__Assigned task__
Retype the text of the listing below line for line, keeping every word, spelling, and break as it stands, and leave out the pictures.

__Material for this task__
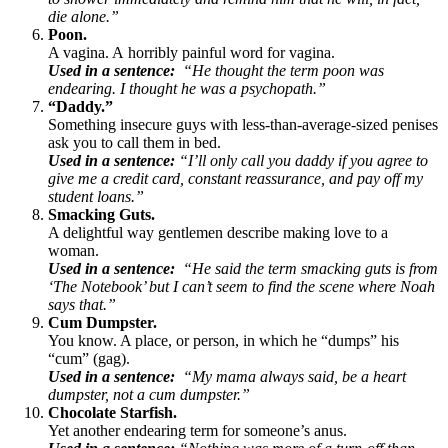
die alone.”
Poon.
A vagina. A horribly painful word for vagina.
Used in a sentence:
“He thought the term poon was
endearing. I thought he was a psychopath.”
“Daddy.”
Something insecure guys with less-than-average-sized penises
ask you to call them in bed.
Used in a sentence:
“I’ll only call you daddy if you agree to
give me a credit card, constant reassurance, and pay off my
student loans.”
Smacking Guts.
A delightful way gentlemen describe making love to a
woman.
Used in a sentence:
“He said the term smacking guts is from
‘The Notebook’ but I can’t seem to find the scene where Noah
says that.”
Cum Dumpster.
You know. A place, or person, in which he “dumps” his
“cum” (gag).
Used in a sentence:
“My mama always said, be a heart
dumpster, not a cum dumpster.”
Chocolate Starfish.
Yet another endearing term for someone’s anus.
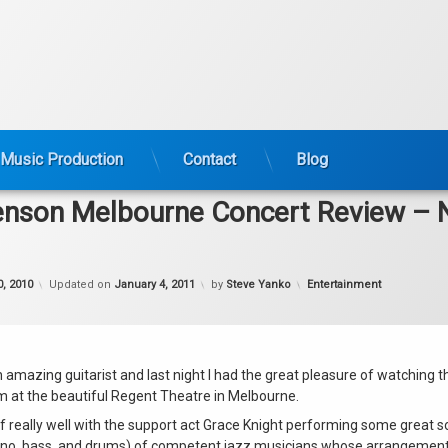
Music Production
Contact
Blog
enson Melbourne Concert Review –
Categories:
, 2010
Updated on
January 4, 2011
by
Steve Yanko
Entertainment
n amazing guitarist and last night I had the great pleasure of watching 
rm at the beautiful Regent Theatre in Melbourne.
ff really well with the support act Grace Knight performing some great 
piano, bass, and drums) of competent jazz musicians whose arrangemen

__Reply to the task__
die alone.”
Poon.
A vagina. A horribly painful word for vagina.
Used in a sentence:
“He thought the term poon was
endearing. I thought he was a psychopath.”
“Daddy.”
Something insecure guys with less-than-average-sized penises
ask you to call them in bed.
Used in a sentence:
“I’ll only call you daddy if you agree to
give me a credit card, constant reassurance, and pay off my
student loans.”
Smacking Guts.
A delightful way gentlemen describe making love to a
woman.
Used in a sentence:
“He said the term smacking guts is from
‘The Notebook’ but I can’t seem to find the scene where Noah
says that.”
Cum Dumpster.
You know. A place, or person, in which he “dumps” his
“cum” (gag).
Used in a sentence:
“My mama always said, be a heart
dumpster, not a cum dumpster.”
Chocolate Starfish.
Yet another endearing term for someone’s anus.
Music Production
Contact
Blog
enson Melbourne Concert Review –
Categories:
, 2010
Updated on
January 4, 2011
by
Steve Yanko
Entertainment
n amazing guitarist and last night I had the great pleasure of watching 
rm at the beautiful Regent Theatre in Melbourne.
ff really well with the support act Grace Knight performing some great 
piano, bass, and drums) of competent jazz musicians whose arrangemen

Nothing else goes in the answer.